Lors d’un déjeuner de travail au Centre national des Arts, les discussions ont porté sur la coordination de l’immigration. Les passages frontaliers à des points d’entrée non officiels ont augmenté de 28 % au premier trimestre de 2025 par rapport à la même période l’année dernière, selon les statistiques de l’Agence des services frontaliers du Canada.
« Nous avons besoin de solutions qui respectent les obligations humanitaires tout en maintenant des frontières sécurisées, » a noté le sénateur Murphy. « Aucun des deux pays ne bénéficie de politiques non coordonnées. »
Les sénateurs ont également rencontré le chef de l’opposition, Pierre Poilievre, qui a ensuite déclaré aux journalistes qu’il avait souligné l’importance d’achever le projet d’oléoduc Keystone XL, qui reste dans les limbes réglementaires malgré une construction partielle.
« J’ai clairement fait comprendre que la sécurité énergétique canadienne et la sécurité énergétique américaine sont une seule et même chose, » a déclaré Poilievre lors d’une conférence de presse après la réunion. « L’approche du gouvernement actuel ne donne pas de résultats pour les familles qui travaillent des deux côtés de la frontière. »
Pour Carney, qui a bâti sa réputation dans la finance internationale plutôt que dans la politique de terrain, ces engagements diplomatiques représentent des occasions cruciales d’établir des relations avant le Sommet du G7 à Halifax le mois prochain.
« Le premier ministre comprend les enjeux économiques, » a déclaré Perrin Beatty, président de la Chambre de commerce du Canada. « Près de 70 % de nos exportations vont aux États-Unis, soutenant environ deux millions d’emplois canadiens. Ce ne sont pas simplement des politesses diplomatiques – ce sont des enjeux qui touchent directement les foyers canadiens. »

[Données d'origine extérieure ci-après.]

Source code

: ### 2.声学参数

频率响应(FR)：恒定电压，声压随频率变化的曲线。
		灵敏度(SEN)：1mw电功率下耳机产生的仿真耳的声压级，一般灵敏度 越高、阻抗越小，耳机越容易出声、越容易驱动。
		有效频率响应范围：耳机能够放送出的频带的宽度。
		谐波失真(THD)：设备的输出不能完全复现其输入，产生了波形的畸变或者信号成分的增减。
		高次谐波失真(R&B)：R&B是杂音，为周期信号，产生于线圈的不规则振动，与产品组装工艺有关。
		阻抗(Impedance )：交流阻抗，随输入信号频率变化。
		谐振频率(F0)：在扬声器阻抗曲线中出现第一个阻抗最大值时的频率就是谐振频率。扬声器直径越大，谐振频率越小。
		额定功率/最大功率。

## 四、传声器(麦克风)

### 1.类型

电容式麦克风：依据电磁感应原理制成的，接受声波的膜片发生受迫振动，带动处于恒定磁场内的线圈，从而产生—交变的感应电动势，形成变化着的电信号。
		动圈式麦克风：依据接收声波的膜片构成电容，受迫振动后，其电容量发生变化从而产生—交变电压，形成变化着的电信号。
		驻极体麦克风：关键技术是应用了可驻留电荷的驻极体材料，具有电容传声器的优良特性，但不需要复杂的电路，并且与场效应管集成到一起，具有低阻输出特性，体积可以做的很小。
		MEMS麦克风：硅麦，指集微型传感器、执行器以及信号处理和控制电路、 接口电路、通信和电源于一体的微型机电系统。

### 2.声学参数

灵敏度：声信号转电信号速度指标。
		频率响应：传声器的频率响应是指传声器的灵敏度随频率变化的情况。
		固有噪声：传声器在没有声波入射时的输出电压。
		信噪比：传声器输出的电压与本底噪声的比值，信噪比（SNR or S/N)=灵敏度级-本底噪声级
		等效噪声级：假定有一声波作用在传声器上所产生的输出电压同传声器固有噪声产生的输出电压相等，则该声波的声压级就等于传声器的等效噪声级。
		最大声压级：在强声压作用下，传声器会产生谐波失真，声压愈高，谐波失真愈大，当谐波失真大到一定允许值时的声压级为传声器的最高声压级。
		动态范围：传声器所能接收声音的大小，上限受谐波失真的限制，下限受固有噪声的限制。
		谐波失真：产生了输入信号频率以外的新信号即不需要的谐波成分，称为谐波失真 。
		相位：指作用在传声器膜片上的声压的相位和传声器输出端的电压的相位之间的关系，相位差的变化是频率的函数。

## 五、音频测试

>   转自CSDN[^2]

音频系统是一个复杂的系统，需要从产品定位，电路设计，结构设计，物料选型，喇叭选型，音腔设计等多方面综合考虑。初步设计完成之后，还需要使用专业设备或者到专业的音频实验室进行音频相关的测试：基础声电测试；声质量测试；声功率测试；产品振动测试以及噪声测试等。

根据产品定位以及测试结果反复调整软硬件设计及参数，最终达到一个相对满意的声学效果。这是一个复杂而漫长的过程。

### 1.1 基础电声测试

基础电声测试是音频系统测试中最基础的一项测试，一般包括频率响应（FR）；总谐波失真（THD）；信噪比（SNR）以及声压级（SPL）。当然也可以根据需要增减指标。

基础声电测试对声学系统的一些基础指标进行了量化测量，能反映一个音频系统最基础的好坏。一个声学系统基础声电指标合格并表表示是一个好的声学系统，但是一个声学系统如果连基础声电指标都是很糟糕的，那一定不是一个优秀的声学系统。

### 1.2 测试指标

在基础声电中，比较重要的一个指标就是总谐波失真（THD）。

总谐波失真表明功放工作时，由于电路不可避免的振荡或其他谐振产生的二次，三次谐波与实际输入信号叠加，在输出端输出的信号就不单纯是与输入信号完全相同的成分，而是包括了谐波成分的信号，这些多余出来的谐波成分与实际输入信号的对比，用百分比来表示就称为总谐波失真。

La délégation conclura sa visite à Ottawa demain avec des visites du Parlement et des rencontres avec leurs homologues du Sénat avant de se rendre à Toronto pour des discussions avec des responsables provinciaux et des chefs d’entreprise.
En fin de journée à Ottawa, les sénateurs américains ont assisté à une réception à Rideau Hall organisée par la gouverneure générale Anita Indira Anand, où ils ont été rejoints par des ministres du cabinet et des représentants du corps diplomatique – un rappel symbolique approprié de la relation unique entre ces démocraties voisines, aussi complexe soit-elle parfois.